Nope still tearing, though not as bad. It doesn't tear on the first rise, only when it's in the pan. Oh, well. It tastes amazing so I guess we will have to live with ugly bread.







:


----------



## 425lisamarie (Mar 4, 2005)

A couple things it could be....are you kneeding in a mixer? Make sure the dough doesn't get too dry, it should be tacky if you push the palm of your hand down it will slightly tack to your hand.

Also, if you let the bread rise too long the first rise, (w hich I do on purpose because i make more rustic country loaves) it will be harder to squish all the air bubbles out. When you punch it down to shape in to the loaves, make sure you are getting all the air bubbles out. Dump your dough out, and pat it out wtih your fingers in to a rectangle. Then fold it like an envelop over on itself and let it rest a few minutes to relax. Then shape it in to your loaves.

And last, make sure you are slashing the tops right before putting in the oven. This way the steam escapes and you get rise where you want it, and it won't split


----------



## cjr (Dec 2, 2003)

I do kneed in a mixer, but the dough is not dry. It's on the wet side. I always have to add alittle flour to it to keep it from sticking the mixing bowl.

I did make sure the air was out. I squished it down and pushed it into a rectagle, flipped it over and pushed some more, then rolled it tight.

These loaves are not getting the hole in the center, but as the dough rises it tears. So I get these huge "rips" along the side and the tops. I slash the dough 5 min before putting it in the oven. Then when it goes in the oven it does this huge rise in the oven and the whole sides get ripped up.

○ ○ ○ ○

> [Questions to answer]:
A. Copy the bread thread starting at "I do kneed in" and ending at "the mixing bowl.", but swap "mixer" for "bread machine".
B. In the bread thread, how long before putting the dough in the oven does cjr slash it?

○ ○ ○ ○

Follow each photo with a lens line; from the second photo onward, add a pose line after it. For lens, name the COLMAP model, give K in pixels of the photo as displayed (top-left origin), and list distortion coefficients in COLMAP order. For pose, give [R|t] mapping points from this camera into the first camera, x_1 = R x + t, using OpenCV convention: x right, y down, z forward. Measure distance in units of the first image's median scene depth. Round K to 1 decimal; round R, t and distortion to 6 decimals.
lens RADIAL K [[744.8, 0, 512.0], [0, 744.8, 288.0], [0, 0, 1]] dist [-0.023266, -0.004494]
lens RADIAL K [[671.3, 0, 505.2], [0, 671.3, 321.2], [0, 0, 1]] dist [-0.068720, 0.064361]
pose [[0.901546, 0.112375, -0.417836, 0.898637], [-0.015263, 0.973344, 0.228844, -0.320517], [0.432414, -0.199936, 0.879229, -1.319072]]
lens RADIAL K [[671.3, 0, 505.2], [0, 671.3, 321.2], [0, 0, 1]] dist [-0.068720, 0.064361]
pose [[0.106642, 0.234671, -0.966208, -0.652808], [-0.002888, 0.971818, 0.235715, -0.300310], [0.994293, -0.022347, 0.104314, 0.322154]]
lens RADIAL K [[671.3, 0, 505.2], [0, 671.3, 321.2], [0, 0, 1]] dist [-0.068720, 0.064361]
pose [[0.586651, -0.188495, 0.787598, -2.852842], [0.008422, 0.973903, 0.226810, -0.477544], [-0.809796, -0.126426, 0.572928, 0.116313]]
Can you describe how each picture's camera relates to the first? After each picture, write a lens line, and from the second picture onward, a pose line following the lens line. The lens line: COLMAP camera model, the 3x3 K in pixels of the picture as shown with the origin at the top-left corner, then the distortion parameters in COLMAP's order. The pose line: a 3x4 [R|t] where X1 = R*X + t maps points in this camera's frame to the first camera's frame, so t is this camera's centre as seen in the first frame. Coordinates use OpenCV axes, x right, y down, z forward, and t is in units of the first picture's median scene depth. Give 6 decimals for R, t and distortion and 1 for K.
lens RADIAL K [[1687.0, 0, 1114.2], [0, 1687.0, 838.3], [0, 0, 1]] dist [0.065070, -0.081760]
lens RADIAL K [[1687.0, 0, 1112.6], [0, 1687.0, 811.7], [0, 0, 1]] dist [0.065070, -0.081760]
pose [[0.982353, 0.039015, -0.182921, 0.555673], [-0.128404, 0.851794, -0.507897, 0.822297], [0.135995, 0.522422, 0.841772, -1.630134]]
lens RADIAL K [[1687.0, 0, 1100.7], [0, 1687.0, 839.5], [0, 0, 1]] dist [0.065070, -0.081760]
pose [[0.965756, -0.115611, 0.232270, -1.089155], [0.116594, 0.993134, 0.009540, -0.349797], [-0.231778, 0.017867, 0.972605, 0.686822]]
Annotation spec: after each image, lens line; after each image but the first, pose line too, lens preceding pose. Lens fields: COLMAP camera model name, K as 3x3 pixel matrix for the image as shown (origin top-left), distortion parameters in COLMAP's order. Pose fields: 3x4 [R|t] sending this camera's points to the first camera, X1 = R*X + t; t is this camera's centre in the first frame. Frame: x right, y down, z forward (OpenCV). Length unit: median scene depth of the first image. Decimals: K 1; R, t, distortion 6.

○ ○ ○ ○

> [Outputs for the tasks]:
A.
I do kneed in a bread machine, but the dough is not dry. It's on the wet side. I always have to add alittle flour to it to keep it from sticking the mixing bowl.

B. Five minutes before it goes in the oven.